I would be thrilled to engage in large-scale, over-time experimental research to investigate media’s influence on the identity acceptance and well-being of adolescents with multiple marginalized or minoritized identities. For example, studies suggest that a lower SES, Latina female adolescent who identifies as lesbian is likely to feel a sense of happiness and community when viewing higher SES, White gay male characters on television. Over time, however, qualitative evidence suggests that the same adolescent (only seeing other queer characters on screen as higher SES, White, and male) begins to engage in social comparison that makes her question if she belongs to the LGBTQ community, thereby decreasing identity acceptance and well-being. Evidence for this “representational tipping point” is largely qualitative, and causal experimental studies dissecting this intersectional representation would need significant resources (NGOs and foundations: my email is bond@sandiego.edu)

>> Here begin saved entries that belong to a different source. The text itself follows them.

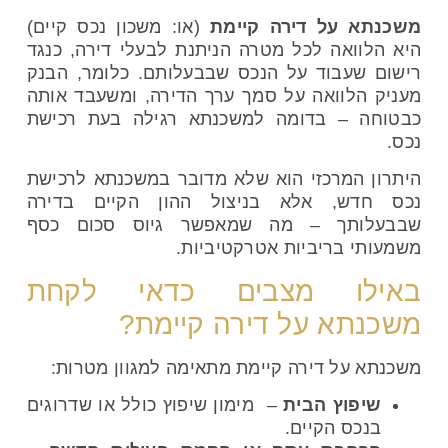
משכנתא על דירה קיימת
(או: משכון נכס קיים)
היא הלוואה לכל מטרה הניתנת לבעלי דירה, כנגד
רישום שעבוד על הנכס שבבעלותם. כלומר, הבנק
מעניק הלוואה על סמך ערך הדירה, ומשעבד אותה
כבטוחה – בדומה למשכנתא רגילה בעת רכישת
נכס.
היתרון המרכזי הוא שלא מדובר במשכנתא לרכישת
נכס חדש, אלא בניצול ההון הקיים בדירה
שבבעלותך – מה שמאפשר גיוס סכום כסף
משמעותי בריביות אטרקטיביות.
באילו מצבים כדאי לקחת
משכנתא על דירה קיימת?
משכנתא על דירה קיימת מתאימה למגוון מטרות:
שיפוץ הבית
– מימון שיפוץ כולל או שדרוגים
בנכס הקיים.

If you had to give one piece of advice to young CAM scholars, what would it be?Embrace your failures. Too often young scholars focus on tangible measures of productivity, which is understandable given the pressures of the job market and the tenure process. But when your measures are unreliable, or your interview data seem impossible to theme, or your analyses do not reach significance, realize that you are being given an opportunity to reflect and reformulate your study of communication phenomena. Reframe traditionally defined “failures” as opportunities to grow. I have learned so much more from my missteps than from my successes, but it took me some time to accept the fact that spending an hour engaged in deep, critical thinking about my mistakes (often while staring at a blinking cursor in a blank Word document) was indeed productive. Remember, your intellectual worth cannot be measured in p-values.

Who would you like to put in the spotlight next, and why?
I nominate Sarah Rosaen, professor of communication studies at the University of Michigan-Flint. Sarah’s 2011 publication investigating parasocial relationships within a sample of vulnerable children was among the first pieces I had read that applied parasocial concepts to child audiences. This work ultimately played an important role in my own research within that realm. I would love to know what she is working on, and how she is balancing her scholarship with her role as department chair.